**Job item**
The entries are to be returned exactly, with images left out.

**** Supplied entries ****

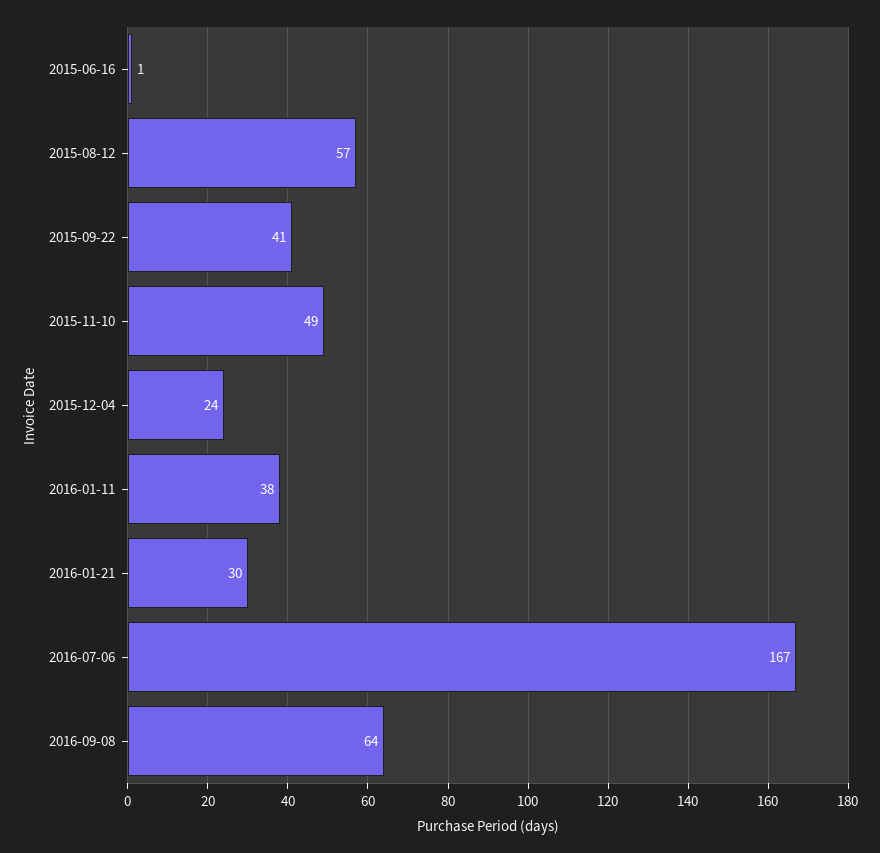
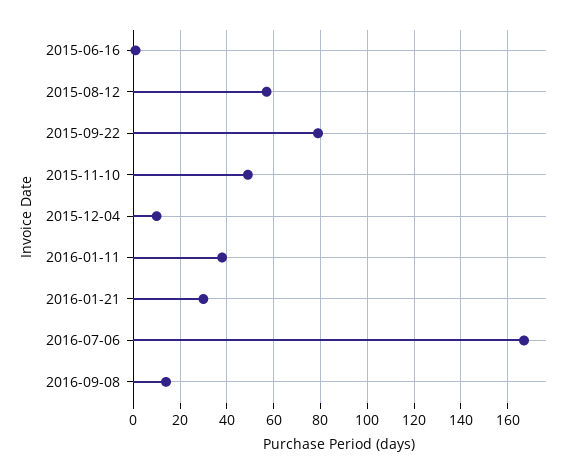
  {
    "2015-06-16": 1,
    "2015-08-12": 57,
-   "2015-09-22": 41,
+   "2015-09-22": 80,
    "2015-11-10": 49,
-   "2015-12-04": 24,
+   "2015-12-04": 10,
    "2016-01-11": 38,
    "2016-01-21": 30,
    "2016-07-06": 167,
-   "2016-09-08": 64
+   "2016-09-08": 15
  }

****

**Task answer**
  {
    "2015-06-16": 1,
    "2015-08-12": 57,
-   "2015-09-22": 41,
+   "2015-09-22": 80,
    "2015-11-10": 49,
-   "2015-12-04": 24,
+   "2015-12-04": 10,
    "2016-01-11": 38,
    "2016-01-21": 30,
    "2016-07-06": 167,
-   "2016-09-08": 64
+   "2016-09-08": 15
  }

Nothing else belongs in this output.